Yeah, the next post (I think Wednesday or something) I’ll look at how he tells Timothy the do the work of a Gospel Applier.

You know that’s interesting. I’ve been thinking about the idea and Philippians 1:5 came to mind. It says that the Philippians were participators in the Gospel “from the first day until now” (NASB). Is that merely talking about evangelism there, or do you think there is a broader application to being a Gospel participator?

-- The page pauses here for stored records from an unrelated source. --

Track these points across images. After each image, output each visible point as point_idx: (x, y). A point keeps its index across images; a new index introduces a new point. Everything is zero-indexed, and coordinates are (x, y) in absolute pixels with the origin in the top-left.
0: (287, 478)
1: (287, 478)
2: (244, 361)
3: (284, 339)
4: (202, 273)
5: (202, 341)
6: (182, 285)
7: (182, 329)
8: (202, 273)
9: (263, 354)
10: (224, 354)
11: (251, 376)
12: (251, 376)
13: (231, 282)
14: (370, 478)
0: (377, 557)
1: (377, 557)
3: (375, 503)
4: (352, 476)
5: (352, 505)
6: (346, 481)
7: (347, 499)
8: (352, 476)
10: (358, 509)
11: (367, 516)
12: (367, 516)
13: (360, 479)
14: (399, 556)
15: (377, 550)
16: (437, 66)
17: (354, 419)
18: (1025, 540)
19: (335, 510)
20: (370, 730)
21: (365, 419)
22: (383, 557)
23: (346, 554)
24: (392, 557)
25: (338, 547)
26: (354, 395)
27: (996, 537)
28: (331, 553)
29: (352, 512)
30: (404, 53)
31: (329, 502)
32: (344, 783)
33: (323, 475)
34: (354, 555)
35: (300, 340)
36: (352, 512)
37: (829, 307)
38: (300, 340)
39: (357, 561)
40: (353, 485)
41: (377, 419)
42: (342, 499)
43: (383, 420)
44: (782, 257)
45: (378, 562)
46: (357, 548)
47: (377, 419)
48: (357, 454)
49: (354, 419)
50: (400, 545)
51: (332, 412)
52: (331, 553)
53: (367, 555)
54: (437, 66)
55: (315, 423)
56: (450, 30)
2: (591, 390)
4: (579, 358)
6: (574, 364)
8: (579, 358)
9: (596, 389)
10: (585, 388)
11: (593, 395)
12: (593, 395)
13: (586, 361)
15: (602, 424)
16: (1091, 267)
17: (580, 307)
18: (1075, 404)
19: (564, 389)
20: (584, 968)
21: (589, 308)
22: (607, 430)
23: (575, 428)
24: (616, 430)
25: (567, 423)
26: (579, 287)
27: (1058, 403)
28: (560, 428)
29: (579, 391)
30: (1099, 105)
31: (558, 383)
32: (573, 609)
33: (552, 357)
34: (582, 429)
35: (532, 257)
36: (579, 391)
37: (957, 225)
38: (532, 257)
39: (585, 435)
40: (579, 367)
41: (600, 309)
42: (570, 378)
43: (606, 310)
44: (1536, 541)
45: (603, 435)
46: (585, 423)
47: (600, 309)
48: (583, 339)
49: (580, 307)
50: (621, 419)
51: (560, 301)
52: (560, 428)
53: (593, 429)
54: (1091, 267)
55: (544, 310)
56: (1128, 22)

Oh totally broader application to being a Gospel participator than mere evangelism. Paul’s view of corporate solidarity is pretty amazing. So, for example, he’ll say in Colossians that his current sufferings are filling up the remainder suffering of Christ. This is a similar thing going on in Philippians where the church at Phillipi has been active in the Gospel with Paul not only in preaching but in suffering. So their gift (which costs them something) is active participation in grace. Their tears as Paul is in prison, is the pain of a body that is feeling it throughout the members: and that body is Christs. They’re living the Gospel with Paul in which Christ was to suffer in his body: and that suffering continues (in some sense) with the persecution of the Church promised by Christ himself.

So it’s mind-blowingly huge when Paul points that out. It’s as if their lives and Paul’s are cross-shaped because of their solidarity with Paul in Christ. HUGE! And extremely great observation.